Description of the task: If a line of the material contains "data", copy it.

* * * *

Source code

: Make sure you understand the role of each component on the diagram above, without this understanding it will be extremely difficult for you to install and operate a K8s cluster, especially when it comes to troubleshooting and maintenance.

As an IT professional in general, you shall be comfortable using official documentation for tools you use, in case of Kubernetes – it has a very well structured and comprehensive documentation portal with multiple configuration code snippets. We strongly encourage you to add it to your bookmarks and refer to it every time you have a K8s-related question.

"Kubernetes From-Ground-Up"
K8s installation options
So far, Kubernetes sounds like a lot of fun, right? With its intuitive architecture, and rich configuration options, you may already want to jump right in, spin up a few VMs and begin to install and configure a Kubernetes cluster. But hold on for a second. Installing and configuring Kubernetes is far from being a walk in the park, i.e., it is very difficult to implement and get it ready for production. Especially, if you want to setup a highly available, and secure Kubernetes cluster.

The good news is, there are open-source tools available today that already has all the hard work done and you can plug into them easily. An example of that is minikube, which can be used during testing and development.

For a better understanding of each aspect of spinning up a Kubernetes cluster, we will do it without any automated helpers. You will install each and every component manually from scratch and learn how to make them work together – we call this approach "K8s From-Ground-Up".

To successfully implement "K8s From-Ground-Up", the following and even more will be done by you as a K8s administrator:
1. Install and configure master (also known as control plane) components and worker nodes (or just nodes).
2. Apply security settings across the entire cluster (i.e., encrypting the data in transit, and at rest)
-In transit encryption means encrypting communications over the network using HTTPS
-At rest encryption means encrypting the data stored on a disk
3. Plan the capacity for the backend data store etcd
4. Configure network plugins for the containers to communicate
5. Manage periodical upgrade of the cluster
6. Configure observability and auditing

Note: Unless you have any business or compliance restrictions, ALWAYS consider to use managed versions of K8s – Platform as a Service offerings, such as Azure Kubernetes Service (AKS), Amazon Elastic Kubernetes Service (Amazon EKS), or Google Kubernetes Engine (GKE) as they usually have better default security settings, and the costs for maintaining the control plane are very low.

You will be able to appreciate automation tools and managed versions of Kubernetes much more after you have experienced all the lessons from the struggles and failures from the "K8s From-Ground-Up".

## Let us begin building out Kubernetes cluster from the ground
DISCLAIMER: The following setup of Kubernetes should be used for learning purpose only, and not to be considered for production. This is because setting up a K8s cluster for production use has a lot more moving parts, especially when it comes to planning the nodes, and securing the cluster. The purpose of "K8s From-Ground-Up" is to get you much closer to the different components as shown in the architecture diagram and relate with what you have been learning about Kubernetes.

* * * *

Task response:
2. Apply security settings across the entire cluster (i.e., encrypting the data in transit, and at rest)
-At rest encryption means encrypting the data stored on a disk
3. Plan the capacity for the backend data store etcd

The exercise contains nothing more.